С горы, из цыганского квартала, забравшегося ввысь, к самой вершине, доносились приглушенные удары барабана, пищала зурна, радость праздника ливнем обрушивалась на городок, от нее некуда было скрыться.
Глупцы, думал я, весь во власти вчерашнего гнева. Они и не подозревают, что в мире существуют более важные вещи.
Правда, в моем гневе уже не было того горения, что вчера. Собственно, я не испытывал гнева, лишь чувствовал себя оскорбленным. Это безудержное веселье — помеха, оно несправедливо и как бы усугубляет мои заботы. Я целиком погрузился в них, они стали моим миром, моей жизнью, вне забот ничего иного не существовало.
Предстояло совершить непреодолимо трудное дело, мне казалось, будто я стою перед преступлением или делаю первые шаги в жизни.
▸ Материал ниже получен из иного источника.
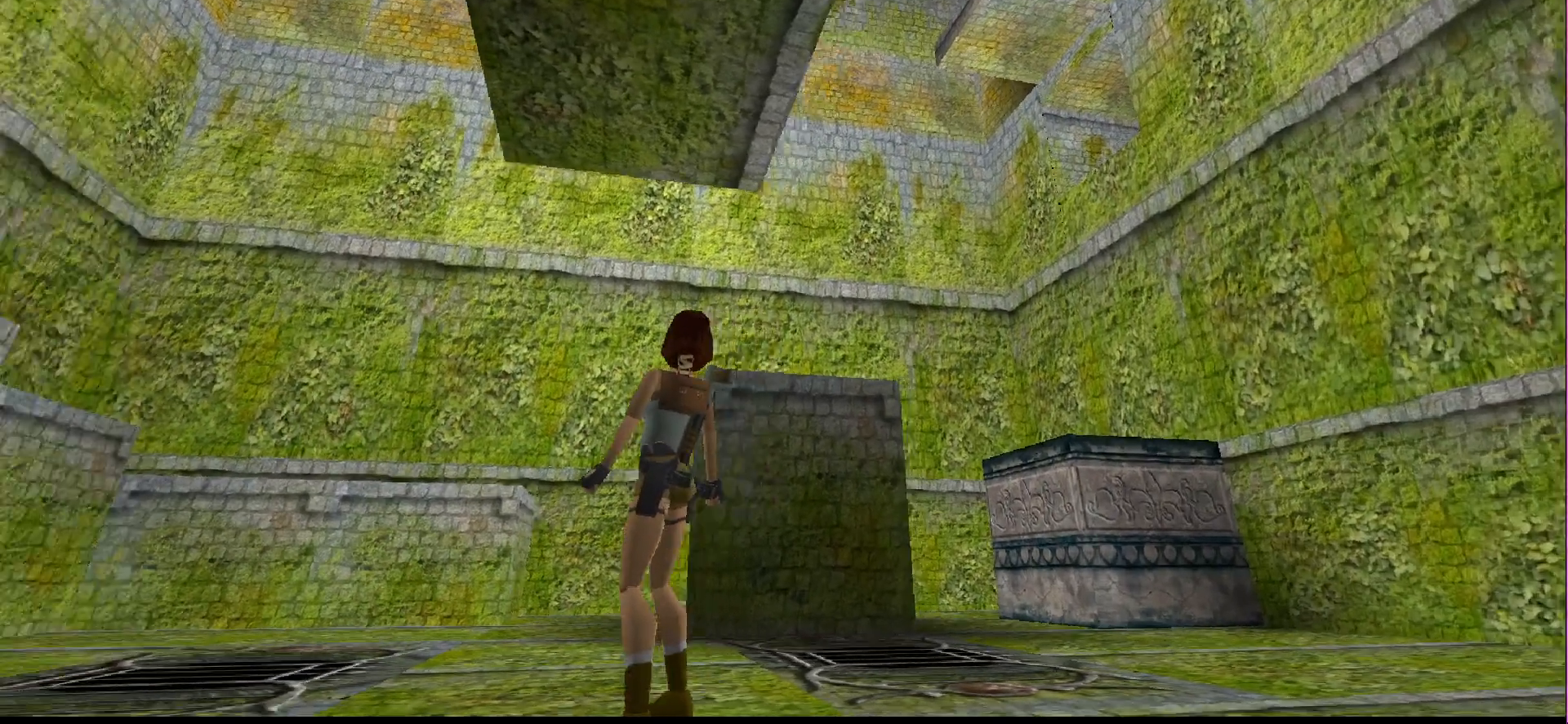
{"buttons": ["DPAD_LEFT"], "events": [[500, "L1", "up"]]}
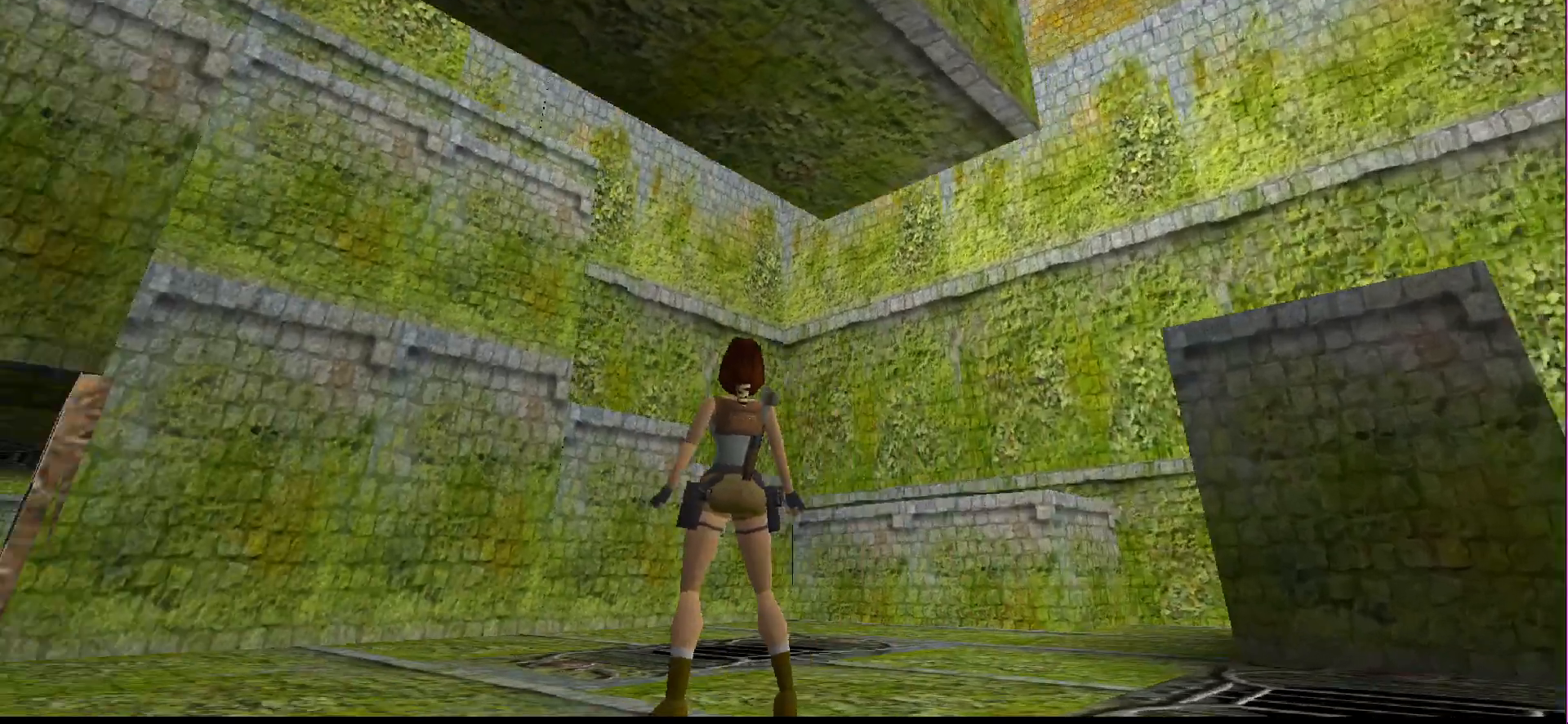
{"buttons": ["L1", "DPAD_LEFT"], "events": [[67, "L1", "down"]]}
Но я должен сделать это ради себя — ведь я брат ему, ради него — он брат мне, и я не стал бы искать другой, более веской причины, я бы довольствовался тем привычным, что так красиво звучит и все само собой объясняет, не будь во мне этой тревоги, этой напряженности, полной самых мрачных предчувствий, которая заставляла меня буквально зеленеть от гнева при мысли об арестованном брате: зачем он мне это навязал? Вначале я пытался прогнать эгоистические мысли. Нехорошо, твердил я себе, что его беду ты считаешь только своим несчастьем, в вас течет одна кровь, ты обязан ему помочь, не думай о себе.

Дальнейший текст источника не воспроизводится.